Cori Smith grew up reading Black writers such as Bell Hooks, Assata Shakur and Toni Morrison. Now, she’s selling their books.
Smith is bringing what began as an online store to the Midtown-Westport area. Located on West 39th Street between Broadway Boulevard and Main Street, BLK + BRWN will offer titles from Black and brown authors across genres, including sci-fi, romance, spirituality, self-care, comedy and nonfiction.
But the knowledge present at BLK + BRWN extends beyond physical pages.
Dubbing it a smart bookstore, Smith is using technology to supplement readers’ experiences. By scanning a book with a smartphone, readers can read the book summary, find the cost and explore relevant materials, like videos, speeches or playlists — all curated by Smith.
The smart bookstore planned to open its doors Saturday, intentionally coinciding with Juneteenth and falling within Pride month.
“It felt very important and intentional to bring awareness about Black queerness and brown queerness and Black liberation,” Smith said. “June to me is a month about freedom for all of those reasons.”
Before running the bookstore full time, Smith was the program director at Justice in the Schools, a project offering free legal services to students and families in the Kansas City and Hickman Mills school districts.
Her fixation with books began at West Wyandotte Library in Kansas City, Kansas, where she spent long hours with her mom and brother from a young age. There, she checked out books about the civil rights movement, read about Black liberation and pored over activists’ biographies.
“I always was surrounded by Black and brown literature. And so I always was just very interested in Black books, Black authors, stories about people that look like me. And so that’s kind of been steadfast throughout my life,” Smith said.
Every title in the store is a book Smith has either read or planned on reading. Of the over 100 offerings at BLK + BRWN, she’s read a little more than half of them. More books are available online, and Smith said she will be adding new titles frequently.
Besides sharing her favorites, Smith said her collection of books is an effort to acquaint readers with genres they may not typically associate with Black writers.

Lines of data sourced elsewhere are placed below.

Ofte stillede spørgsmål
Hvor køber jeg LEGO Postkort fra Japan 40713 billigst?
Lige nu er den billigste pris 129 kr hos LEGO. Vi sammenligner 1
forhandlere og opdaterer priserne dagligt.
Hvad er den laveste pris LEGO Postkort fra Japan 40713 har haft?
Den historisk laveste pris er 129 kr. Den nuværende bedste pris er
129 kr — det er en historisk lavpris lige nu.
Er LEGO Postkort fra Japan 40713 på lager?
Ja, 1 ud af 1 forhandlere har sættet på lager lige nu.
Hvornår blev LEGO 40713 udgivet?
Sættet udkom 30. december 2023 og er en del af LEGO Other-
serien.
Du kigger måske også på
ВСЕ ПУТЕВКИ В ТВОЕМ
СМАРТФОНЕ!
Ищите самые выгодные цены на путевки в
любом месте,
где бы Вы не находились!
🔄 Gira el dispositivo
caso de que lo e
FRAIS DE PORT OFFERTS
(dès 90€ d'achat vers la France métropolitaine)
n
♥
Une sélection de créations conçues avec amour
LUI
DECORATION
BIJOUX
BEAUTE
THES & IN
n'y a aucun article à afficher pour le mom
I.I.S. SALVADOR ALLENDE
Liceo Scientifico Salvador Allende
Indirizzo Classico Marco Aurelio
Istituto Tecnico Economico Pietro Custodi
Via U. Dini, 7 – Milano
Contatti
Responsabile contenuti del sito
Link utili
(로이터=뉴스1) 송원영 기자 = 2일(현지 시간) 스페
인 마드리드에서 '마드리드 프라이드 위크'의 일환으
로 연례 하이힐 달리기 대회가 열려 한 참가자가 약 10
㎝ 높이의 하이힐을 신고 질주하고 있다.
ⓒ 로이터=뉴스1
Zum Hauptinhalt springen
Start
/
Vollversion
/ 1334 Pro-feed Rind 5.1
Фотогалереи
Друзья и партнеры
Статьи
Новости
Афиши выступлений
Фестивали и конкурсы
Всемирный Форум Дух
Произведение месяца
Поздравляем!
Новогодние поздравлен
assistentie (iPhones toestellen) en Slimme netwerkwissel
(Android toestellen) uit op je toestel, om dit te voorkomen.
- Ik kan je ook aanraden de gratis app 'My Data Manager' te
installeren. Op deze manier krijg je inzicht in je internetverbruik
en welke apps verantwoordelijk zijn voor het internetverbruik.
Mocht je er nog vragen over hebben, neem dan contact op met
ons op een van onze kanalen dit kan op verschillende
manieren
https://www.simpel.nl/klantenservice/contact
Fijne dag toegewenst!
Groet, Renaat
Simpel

“I’m also trying to incorporate other books — just different genres that I feel like a lot of Black and brown people don’t necessarily see or get a chance to experience from other Black and brown authors,” Smith said. “Suspense and thrillers are things that I don’t necessarily associate with Black and brown authors or stories that will have a character that looks like me.”
When she chose BLK + BRWN’s location, Smith said she was also thinking about accessibility to Black and brown readers.
“I really, really wanted it to be in a neighborhood that felt very Black and brown. And it was very intentional for me to find a space where I could still get my foot in and still be surrounded by people within my community.”
Like the store’s opening on Juneteenth, Smith said it was fitting that BLK + BRWN found itself in its location on West 39th Street.
“This was perfect. Right next door to me, there’s a barber shop that is predominantly Black and brown. And then on the other side of them is an African braiding salon. It just made sense. It was really good alignment that it just happened this way,” Smith said.